▸ Exercise details
Write out every entry exactly as given, but omit the pictures.

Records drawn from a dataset
● ● ● ● ●
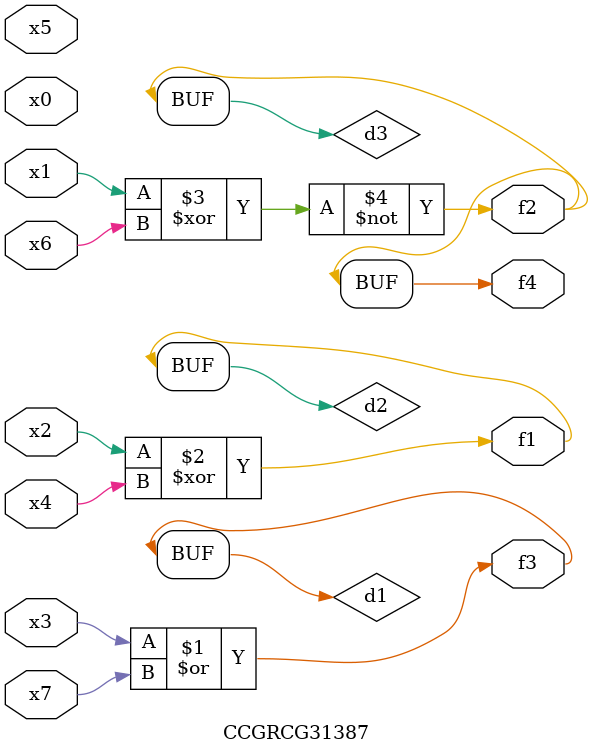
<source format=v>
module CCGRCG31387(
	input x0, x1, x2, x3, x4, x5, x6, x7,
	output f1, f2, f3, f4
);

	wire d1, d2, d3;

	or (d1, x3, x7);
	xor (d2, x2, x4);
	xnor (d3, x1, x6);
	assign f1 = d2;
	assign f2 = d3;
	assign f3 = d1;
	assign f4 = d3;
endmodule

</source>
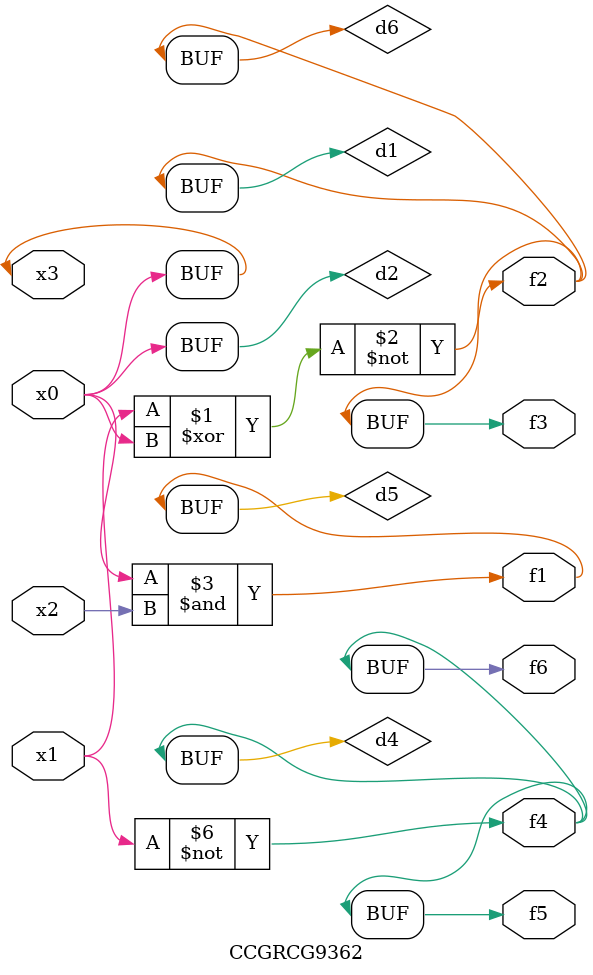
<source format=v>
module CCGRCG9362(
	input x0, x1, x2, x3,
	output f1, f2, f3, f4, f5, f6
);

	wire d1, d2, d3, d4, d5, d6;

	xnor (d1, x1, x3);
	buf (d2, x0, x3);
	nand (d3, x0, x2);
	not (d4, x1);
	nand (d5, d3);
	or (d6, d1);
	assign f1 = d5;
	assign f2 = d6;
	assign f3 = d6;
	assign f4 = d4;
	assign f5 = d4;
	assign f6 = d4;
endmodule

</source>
● ● ● ● ●
▸ Result of the exercise
<source format=v>
module CCGRCG31387(
	input x0, x1, x2, x3, x4, x5, x6, x7,
	output f1, f2, f3, f4
);

	wire d1, d2, d3;

	or (d1, x3, x7);
	xor (d2, x2, x4);
	xnor (d3, x1, x6);
	assign f1 = d2;
	assign f2 = d3;
	assign f3 = d1;
	assign f4 = d3;
endmodule

</source>
<source format=v>
module CCGRCG9362(
	input x0, x1, x2, x3,
	output f1, f2, f3, f4, f5, f6
);

	wire d1, d2, d3, d4, d5, d6;

	xnor (d1, x1, x3);
	buf (d2, x0, x3);
	nand (d3, x0, x2);
	not (d4, x1);
	nand (d5, d3);
	or (d6, d1);
	assign f1 = d5;
	assign f2 = d6;
	assign f3 = d6;
	assign f4 = d4;
	assign f5 = d4;
	assign f6 = d4;
endmodule

</source>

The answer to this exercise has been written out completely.